As a bonus, the ULWP treatments cost about 8% less than typical conventional treatments because they eliminated considerable hauling fees, man hours, dozer expenses and pumping services. Furthermore, the operator reported significant reduction in wellbore cleanup time (possibly because fracturing fluid volumes dropped) and elimination of post-frac proppant migration that occurred on some conventional fracture treatments.



Validation in shale


The problem with absolutely confirming a partial monolayer is that it's difficult (impossible) to quantify particles in a fracture 2,500 ft (762 m) under the surface and 500 ft (152 m) away from the well bore of a producing (or injection) well. However, if we can obtain the fracture geometry and other treatment parameters, we can use basic math to develop generalizations about proppant behavior and fracture results.



For example, we were invited to participate in an engineering study of effective fracturing practices in the Diamond M field southwest of Snyder, Texas (Chambers and Meise, 2005, SPE 96818). The operator agreed to an experiment with offsets: we fractured one well with conventional fluids and sand, and a second well just 1,700 ft (518 m) away with ULWP-1.25 and slick brine. Between the two, an observation well allowed microseismic mapping of fracture lengths and orientation of both wells.



The conventional fracture treatment on the lower interval used 88,500 lb of brown sand in 21,000 gal of borate gel, resulting in a propped half-length in Well 1 of 296 ft (90 m) and height of 354 ft (108 m). The comparable ULWP treatment used 15,500 lb of 14/30-mesh ULWP-1.25 in 71,000 gal of 10-lb brine, resulting in propped half length in Well 2 of 598 ft (182 m) and height of 324 ft (99 m) (Figure 2).



(We also fractured a second interval, which is not detailed in this article because of space limitations.)



Using the lengths and heights from the microseismic mapping results, we calculated rough total fracture face surface areas for the wells: 690,000 sq ft (64,103 sq m) for Well 1 and 1.39 million sq ft (129,135 sq m) for Well 2.

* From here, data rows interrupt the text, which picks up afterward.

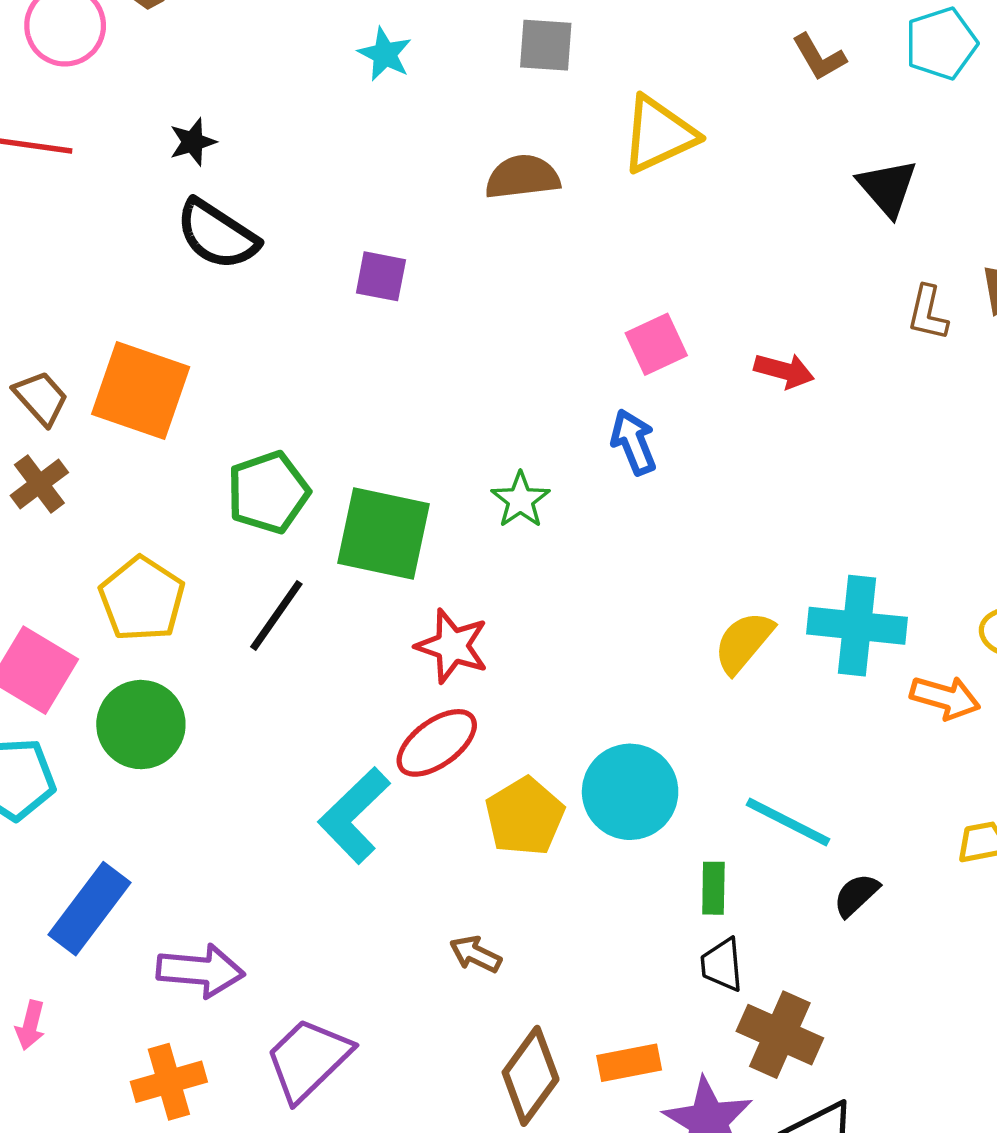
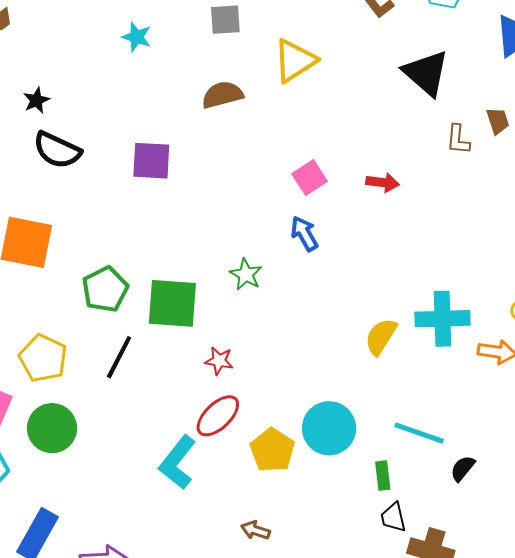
black triangle: (887, 188) -> (426, 73), size x1.4
purple square: (381, 276) -> (151, 161), size x1.4
red star: (452, 646) -> (219, 361), size x0.7

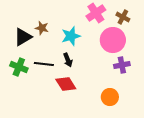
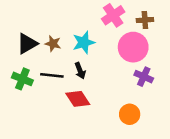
brown cross: (123, 17) -> (145, 20), turned -32
brown star: (42, 28) -> (53, 44), moved
purple cross: (122, 65) -> (144, 77), turned 35

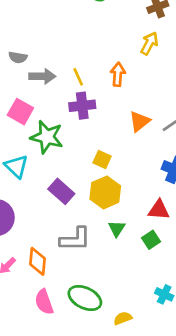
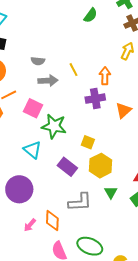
gray semicircle: (18, 57) -> (38, 61), moved
yellow line: (78, 77) -> (74, 70), moved
purple cross: (82, 106) -> (95, 99), moved
yellow square: (102, 160) -> (88, 142), moved

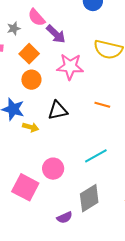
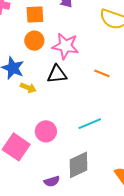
orange square: (29, 54) -> (35, 15), turned 36
pink star: (70, 67) -> (65, 46), moved

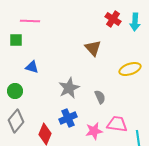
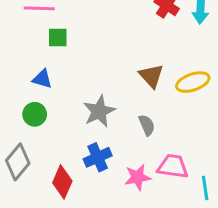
green square: (16, 40) -> (58, 38), moved
brown triangle: (93, 48) -> (151, 76), moved
green circle: (15, 91) -> (35, 114), moved

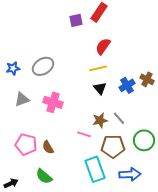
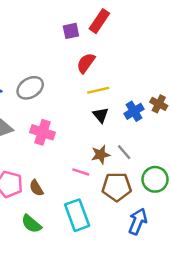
red semicircle: (103, 46) -> (86, 63), moved
cyan rectangle: (95, 169) -> (77, 215), moved
blue arrow: (130, 174) -> (138, 221), turned -65

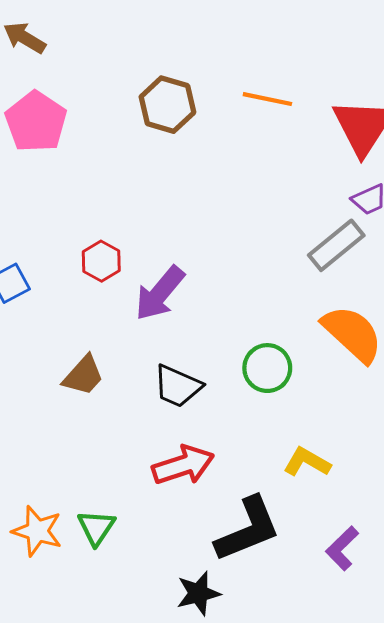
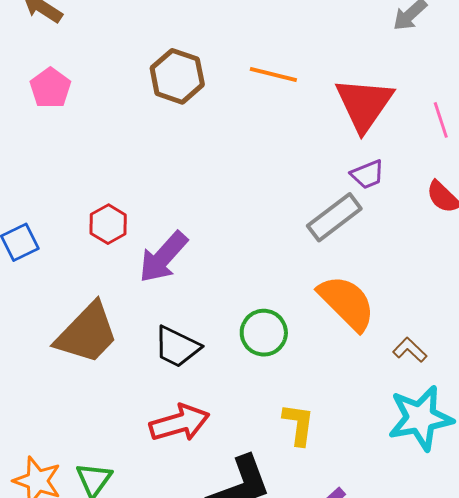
pink pentagon: (36, 122) -> (50, 88), size x0.7
brown trapezoid: (83, 376) -> (87, 333), size x1.6
yellow L-shape: (307, 462) -> (299, 424), turned 66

Using basic geometry, we then calculated surface areas for one face of the fractures and divided by pounds of proppant pumped to show proppant concentration of 0.047 lb/sq ft in the ULWP-treated well and 0.45 lb/sq ft in the conventionally treated well. (Recall that the ideal partial monolayer concentration for sand is between 0.03 and 0.06 lb/sq ft.) Using Darin & Huitt's equation with these concentrations and the estimated 2000-psi closure stress in these wells, we can calculate the ULWP-treated well conductivity as 10,000 mD-ft and the conventionally-treated well at just over 1,000 mD-ft.



Based on these results, we determined that conventional sand and fluid could probably achieve comparable proppant half-length and larger fracture surface area with four times the liquid and proppant — at a cost of 50% more than the ULWP-125 fracture.



Later, we evaluated results from 21 area wells fractured with brown sand against eight fractured with ULW proppants. For each type of well, we compared the oil production immediately following the treatment and the cumulative production a year later. The wells fractured with ULW proppants produced 22% more oil, cumulatively, because production declined more slowly over the course of a year.



Without microscopes that can travel into rock formations and provide absolute proof of proppant location, we must rely on mathematical assurances that these treatments achieve partial monolayers of proppant (Brannon et al, 2006, SPE 102758). Laboratory and field results from more than 1300 ULWP fracture treatments point to just one conclusion: Partial monolayers are not “virtually impossible,” but, rather, virtually ubiquitous with the right technology.